Pierre-Marc Brousseau, Dominique Gravel and I. Tanya Handa
Ground beetles are remarkable hunters with the capacity to kill and consume a huge diversity of potential prey ranging from snails and poison-secreting millipedes to fast jumping springtails. However, in natural ecosystems, predators will not eat all prey they encounter. Predators are selective, in part based on their ability to catch, handle and eat potential prey. While the characteristics that can impede predator/ prey interactions may seem quite intuitive, developing mathematical models that allow us to predict which predator species will interact with which prey species is complex, due to the high diversity of morphologies, physiologies and offensive and defensive behaviours. Our objective was to develop a model to predict predator-prey interactions by identifying potential constraints, or trait matches, in predator-prey interactions. For example, the success of a predator might depend on having sufficient strength to deal with the cuticular toughness of a potential prey or its ability to detect fast moving prey. We conducted 475 feeding experiments using 20 species of ground beetles and 115 prey species. Each beetle was offered prey with different morphological characteristics to determine if it could kill and eat it. We observed that the main constraining characteristic determining a successful outcome for the predator was the biting force of the predator in relation to the cuticular toughness of the prey. Another important constraint was the predator/ prey body size ratio. However, these morphological characteristics were insufficient to correctly predict failures of the predators to consume prey. To do so, we also had to consider the phylogeny (evolutionary relatedness) of predator and prey species.
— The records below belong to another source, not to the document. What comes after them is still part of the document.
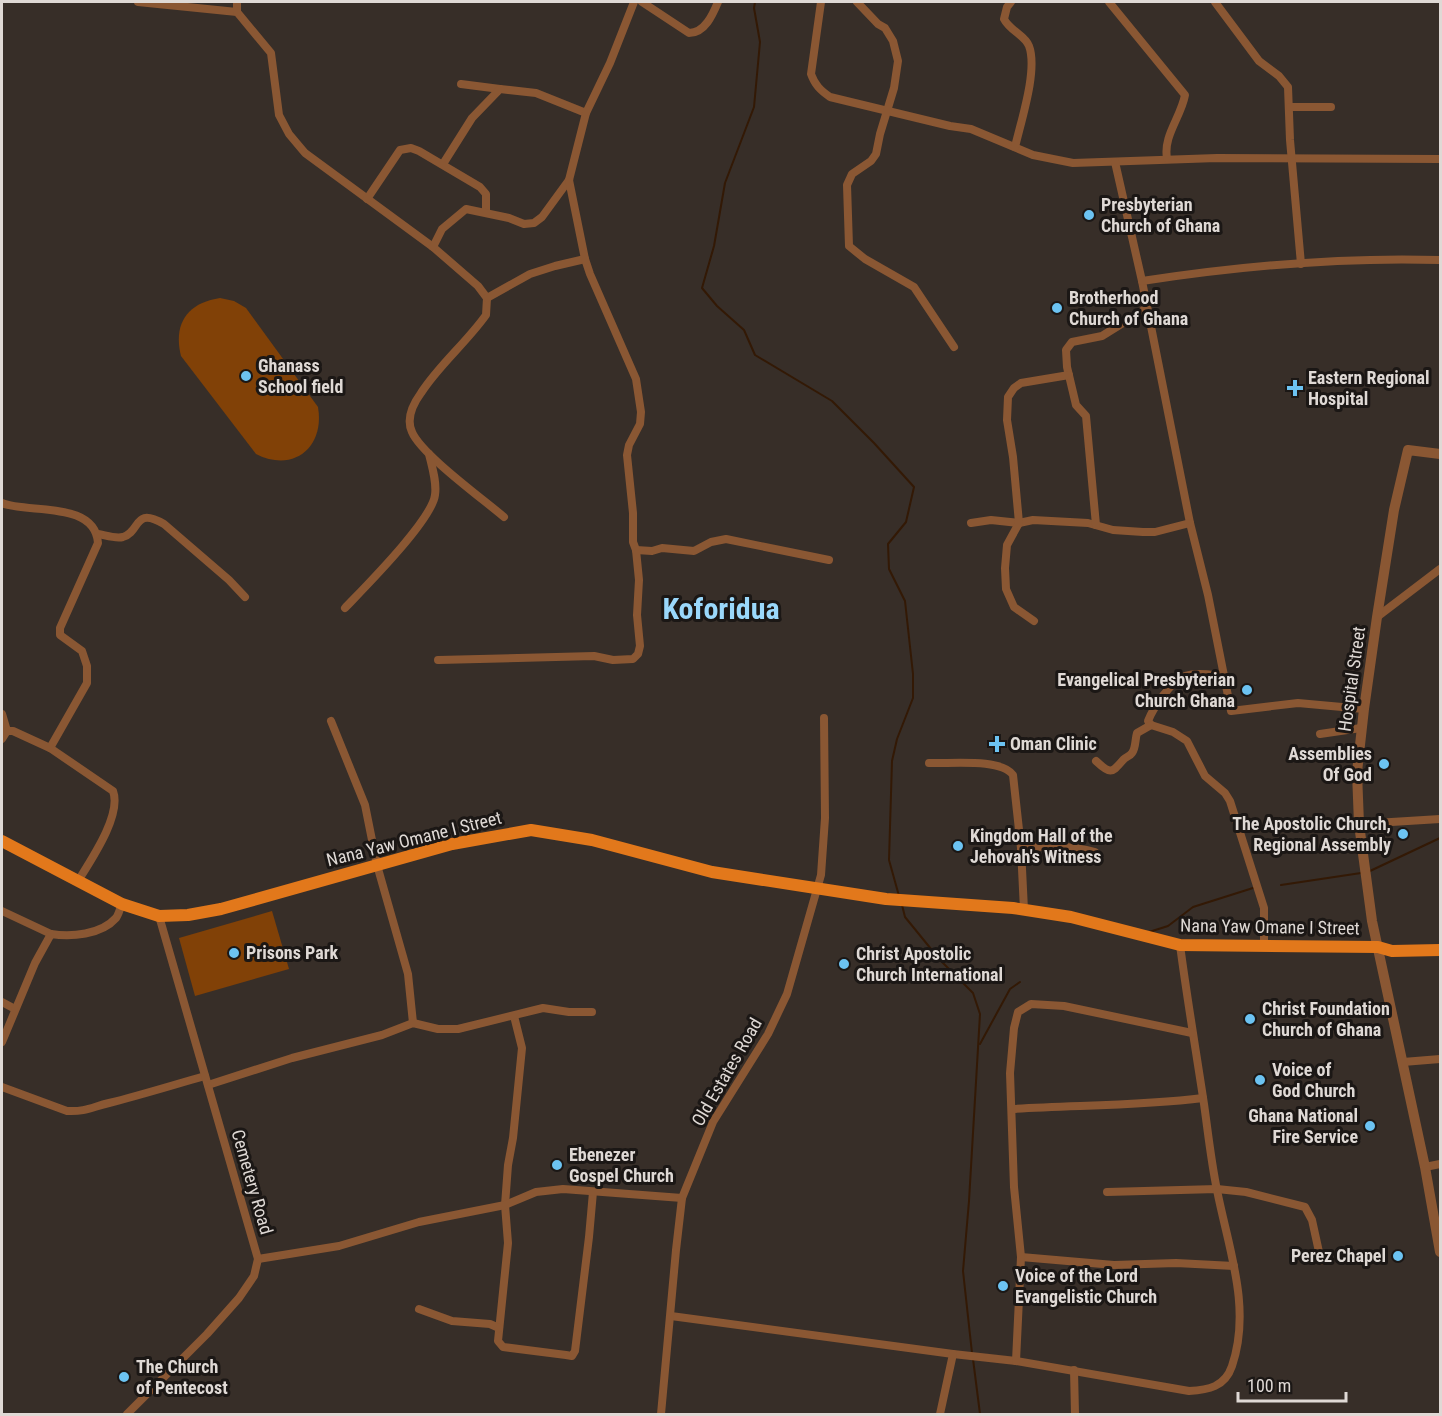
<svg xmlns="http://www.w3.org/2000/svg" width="1442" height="1416" font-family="'Roboto Condensed',sans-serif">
	<rect width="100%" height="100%" fill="#372e28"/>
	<g fill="#814107">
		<path d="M220,298l14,3 12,7 72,99c7,41 -25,66 -62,47l-75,-98c-8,-32 6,-53 39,-58z"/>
		<path d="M272,911l17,58 -94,27 -16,-58z"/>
	</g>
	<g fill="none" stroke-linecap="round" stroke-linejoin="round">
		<g stroke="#331905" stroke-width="2">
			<path d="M755,2l-1,6 6,34 -6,65 -29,76 -11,63 -12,42 15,18 27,24 11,25 77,46 42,42 40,44 -8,35 -18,22 1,25 16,32 8,73v24l-16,41 -5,22 -3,99 10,36"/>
			<path d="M1370,871l70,-33"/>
			<path d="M1281,885l80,-12"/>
			<path d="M902,905l3,12 35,43 33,33 7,21 -11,187 -6,70 9,82"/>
			<path d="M1149,932l19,-6 25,-19 60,-19"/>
			<path d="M980,1044l30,-55 10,-7"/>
			<path d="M973,1359l7,55"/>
		</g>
		<g stroke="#8a5733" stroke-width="8">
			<path d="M138,2l99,10 34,41 8,62 10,19 16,19 128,94 45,39 9,12 -1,17c-20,28 -47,50 -65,78 -8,11 -15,26 -9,39 9,22 71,67 92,85"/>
			<path d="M642,2l47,31c16,0 24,-19 29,-31"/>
			<path d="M821,2l-10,72c4,11 9,16 19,23l120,29 21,3 62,26 40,8 144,-5 223,1"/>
			<path d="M857,2l21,22 7,4 8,13 5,20 -4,27 -14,46 -4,20 -5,7 -19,13 -5,11 2,61 16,13 49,28 40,60"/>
			<path d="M1011,2l-4,5 -3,12c6,12 21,16 25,27 9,24 -8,75 -14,101"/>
			<path d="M1109,2l76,93c-4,22 -22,41 -18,63"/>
			<path d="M1215,2l44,59 20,15 9,11 2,53 11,124"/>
			<path d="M237,12v-10"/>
			<path d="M461,84l39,5"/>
			<path d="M1290,107h41"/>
			<path d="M1115,162l27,119 48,242 18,72 23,116 67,-8 66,6"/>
			<path d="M443,164l29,-46 28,-29 36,4 50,20"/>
			<path d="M367,199l33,-49 11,-2 8,3 61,36 6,7v18"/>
			<path d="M433,247l9,-18 24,-20 43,9 15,6 10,-1 8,-6 27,-37"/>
			<path d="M1142,281c98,-15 199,-24 298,-21"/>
			<path d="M487,298l43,-24 25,-8 30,-7"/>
			<path d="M2,503c25,11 93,-3 96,40l-38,85v7l22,16 5,15v17l-37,65"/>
			<path d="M971,523l20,-3 28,3 14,-3 55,3 25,7 30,2h12l35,-9"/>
			<path d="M1096,525l-10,-109 -10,-11 -9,-38 -1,-17 6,-8 30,-6 45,-28"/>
			<path d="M98,534c7,1 17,5 25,3 18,-5 10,-31 41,-13l65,56 16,17"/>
			<path d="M636,550l16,1 10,-3 32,3 17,-9 15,-3 103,21"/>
			<path d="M345,608c20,-21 87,-88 90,-113 2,-13 -3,-28 -6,-41"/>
			<path d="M1377,617l63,-48"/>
			<path d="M1034,621l-20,-14 -8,-18 -1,-21 2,-23 12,-22 -6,-66 -6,-37 1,-23 6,-9 7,-5 48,-8"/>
			<path d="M438,660l156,-4 19,4 20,-1 5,-5 2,-8 -3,-31 2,-35 -3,-30 -3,-8v-29l-6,-58 2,-10 11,-21 1,-12 -5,-33 -46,-105 -5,-15 -16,-79 17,-67 24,-50 24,-61"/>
			<path d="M2,714l5,17"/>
			<path d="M331,721l34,84 12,60 31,109 5,49"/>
			<path d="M1151,725l-3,-4c5,-13 23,-40 37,-45 12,-4 27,-1 39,0"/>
			<path d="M1320,734l41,-6"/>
			<path d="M2,739l5,-8h6l37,17 63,43c9,24 -22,69 -35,90"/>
			<path d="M1096,761c16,15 16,11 28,-2 2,-2 6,-3 8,-6 4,-5 3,-14 5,-20l14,-8 22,7 14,9 18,35 20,17 5,8 34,107v37"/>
			<path d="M929,763c21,1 72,-5 84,12l8,73 3,62"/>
			<path d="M1359,824l81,-5"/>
			<path d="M1021,848c26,-2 49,-3 74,4"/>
			<path d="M2,911l49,23"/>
			<path d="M2,1002l13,7"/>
			<path d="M514,1016l8,32 -9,90 -5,27 -3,40 3,38 -10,98 5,6 63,8 6,1 3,-5 14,-114 4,-45"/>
			<path d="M2,1042l33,-79 16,-29c20,3 50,1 65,-16 3,-4 4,-10 6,-14"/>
			<path d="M1403,1062l37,-3"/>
			<path d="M208,1085l84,-27 90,-23 31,-12 25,6h20l85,-21 26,4h23"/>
			<path d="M2,1087l65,24c19,1 25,-4 42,-8 32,-8 64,-18 96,-27"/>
			<path d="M1012,1109c64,-4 128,-3 191,-11"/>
			<path d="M1425,1167l15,-3"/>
			<path d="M1107,1192l110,-3 29,3 59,15 7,13 9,41"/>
			<path d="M1021,1257l93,8 62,-2 58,3"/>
			<path d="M258,1259l81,-13 80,-24 86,-17 31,-13 27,-3 119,9"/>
			<path d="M419,1309l33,12 38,3 9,4"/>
			<path d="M671,1316l282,38 63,7 173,30c19,-1 36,-4 43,-25 20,-58 -4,-119 -15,-176 -6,-29 -9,-58 -13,-86 -8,-53 -17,-106 -24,-159"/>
			<path d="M1016,1361l5,-104 -7,-70 -4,-114 4,-45 4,-16 13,-8 33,2 128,27"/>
			<path d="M1074,1370l1,44"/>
			<path d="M127,1414l80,-80 32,-36 15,-22 4,-17 -99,-343"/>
			<path d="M661,1414l15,-164 6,-52 31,-76 55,-88 19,-40 34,-119 4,-57 -1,-100"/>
			<path d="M940,1414l13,-60"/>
		</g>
		<path stroke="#8a5733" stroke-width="10" d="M1440,454l-32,-4 -14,60 -17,107 -13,92 -7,63 2,52 13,97 53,246 15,85"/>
		<path stroke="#e2781b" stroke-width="12" d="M2,841l120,63 37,12 29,-1 33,-6 231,-65 79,-14 61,10 120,32 174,27 127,9 58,9 109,28 198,2 14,4 48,-1"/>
	</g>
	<g fill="#6cc3f2" stroke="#1b1715" stroke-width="2">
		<circle cx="1089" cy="215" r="6"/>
		<circle cx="1057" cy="308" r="6"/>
		<circle cx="246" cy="376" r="6"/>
		<path d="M1292 379h6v6h6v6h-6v6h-6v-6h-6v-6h6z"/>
		<circle cx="1247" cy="690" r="6"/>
		<path d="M994 735h6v6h6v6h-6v6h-6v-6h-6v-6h6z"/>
		<circle cx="1384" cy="764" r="6"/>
		<circle cx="1403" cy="834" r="6"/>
		<circle cx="958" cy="846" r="6"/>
		<circle cx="234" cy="953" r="6"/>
		<circle cx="844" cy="964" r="6"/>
		<circle cx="1250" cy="1019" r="6"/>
		<circle cx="1260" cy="1080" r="6"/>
		<circle cx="1370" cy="1126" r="6"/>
		<circle cx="557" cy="1165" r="6"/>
		<circle cx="1398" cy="1256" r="6"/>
		<circle cx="1003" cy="1286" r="6"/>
		<circle cx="124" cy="1377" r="6"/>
	</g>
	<g text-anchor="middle" stroke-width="6" stroke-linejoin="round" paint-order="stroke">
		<g font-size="18" font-weight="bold" fill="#dfd9d5" stroke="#1b1715" text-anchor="start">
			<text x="1101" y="211">Presbyterian<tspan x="1101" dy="21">Church of Ghana</tspan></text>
			<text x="1069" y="304">Brotherhood<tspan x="1069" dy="21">Church of Ghana</tspan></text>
			<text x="258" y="372">Ghanass<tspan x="258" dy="21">School field</tspan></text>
			<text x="1308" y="384">Eastern Regional<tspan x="1308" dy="21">Hospital</tspan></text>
			<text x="1235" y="686" text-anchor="end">Evangelical Presbyterian<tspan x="1235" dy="21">Church Ghana</tspan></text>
			<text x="1010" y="750">Oman Clinic</text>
			<text x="1372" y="760" text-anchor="end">Assemblies<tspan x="1372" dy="21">Of God</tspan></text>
			<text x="1391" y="830" text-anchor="end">The Apostolic Church,<tspan x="1391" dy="21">Regional Assembly</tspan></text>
			<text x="970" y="842">Kingdom Hall of the<tspan x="970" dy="21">Jehovah's Witness</tspan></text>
			<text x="246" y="959">Prisons Park</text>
			<text x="856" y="960">Christ Apostolic<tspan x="856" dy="21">Church International</tspan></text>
			<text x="1262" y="1015">Christ Foundation<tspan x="1262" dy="21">Church of Ghana</tspan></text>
			<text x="1272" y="1076">Voice of<tspan x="1272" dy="21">God Church</tspan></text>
			<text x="1358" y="1122" text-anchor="end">Ghana National<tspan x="1358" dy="21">Fire Service</tspan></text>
			<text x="569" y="1161">Ebenezer<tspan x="569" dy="21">Gospel Church</tspan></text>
			<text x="1386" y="1262" text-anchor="end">Perez Chapel</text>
			<text x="1015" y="1282">Voice of the Lord<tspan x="1015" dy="21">Evangelistic Church</tspan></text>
			<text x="136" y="1373">The Church<tspan x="136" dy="21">of Pentecost</tspan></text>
		</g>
		<g font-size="18" fill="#dfd9d5" stroke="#1b1715">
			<text transform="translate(1352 679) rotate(-82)" y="6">Hospital Street</text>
			<text transform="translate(414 839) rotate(-14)" y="6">Nana Yaw Omane I Street</text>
			<text transform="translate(1270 927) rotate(1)" y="6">Nana Yaw Omane I Street</text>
			<text transform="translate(727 1072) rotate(-60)" y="6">Old Estates Road</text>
			<text transform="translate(252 1182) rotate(74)" y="6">Cemetery Road</text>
		</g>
		<g font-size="30" font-weight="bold" fill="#9ad8fb" stroke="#1b1715">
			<text x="721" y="619">Koforidua</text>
		</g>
	</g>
	<rect width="1442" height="1416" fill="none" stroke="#dfd9d5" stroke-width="6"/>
	<path d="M1238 1392v9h108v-9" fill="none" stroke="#dfd9d5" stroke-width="3"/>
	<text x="1247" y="1392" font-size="18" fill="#dfd9d5" stroke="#1b1715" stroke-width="4.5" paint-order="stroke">100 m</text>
</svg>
This information served as a proxy for characteristics such as chemical defences of prey that are difficult to measure, but are expected to be similar in closely related species. Combining both constraining trait matches and phylogeny, we were able to correctly predict the outcome of over 82 % of ground beetle interactions with their prey. Our mathematical model can be easily extended to other predators and will be useful to better understand how food webs are structured, and to predict the impact of adding or removing species on interactions in ecosystems undergoing global change.
Image caption: Synuchus impunctatus. Image provided by authors.